== Exercise inputs ==

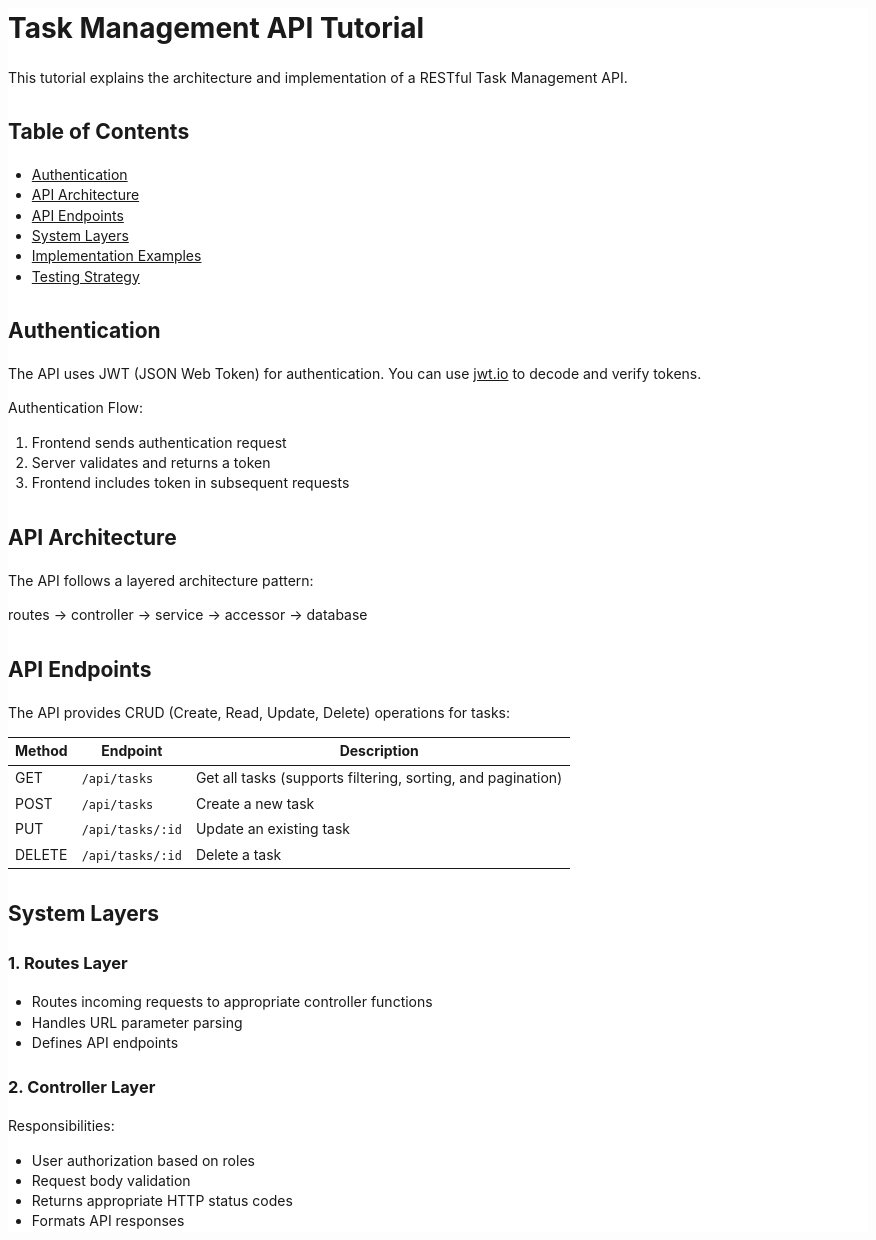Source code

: # Task Management API Tutorial

This tutorial explains the architecture and implementation of a RESTful Task Management API.

## Table of Contents
- [Authentication](#authentication)
- [API Architecture](#api-architecture)
- [API Endpoints](#api-endpoints)
- [System Layers](#system-layers)
- [Implementation Examples](#implementation-examples)
- [Testing Strategy](#testing-strategy)

## Authentication

The API uses JWT (JSON Web Token) for authentication. You can use [jwt.io](https://jwt.io/) to decode and verify tokens.

Authentication Flow:
1. Frontend sends authentication request
2. Server validates and returns a token
3. Frontend includes token in subsequent requests

## API Architecture

The API follows a layered architecture pattern:

routes -> controller -> service -> accessor -> database

## API Endpoints

The API provides CRUD (Create, Read, Update, Delete) operations for tasks:

| Method | Endpoint | Description |
|--------|----------|-------------|
| GET | `/api/tasks` | Get all tasks (supports filtering, sorting, and pagination) |
| POST | `/api/tasks` | Create a new task |
| PUT | `/api/tasks/:id` | Update an existing task |
| DELETE | `/api/tasks/:id` | Delete a task |

## System Layers

### 1. Routes Layer
- Routes incoming requests to appropriate controller functions
- Handles URL parameter parsing
- Defines API endpoints

### 2. Controller Layer
Responsibilities:
- User authorization based on roles
- Request body validation
- Returns appropriate HTTP status codes
- Formats API responses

===

Prompt -> Where does the word "System" appear in the listing? List each line that holds it.

Written response ->
- [System Layers](#system-layers)
## System Layers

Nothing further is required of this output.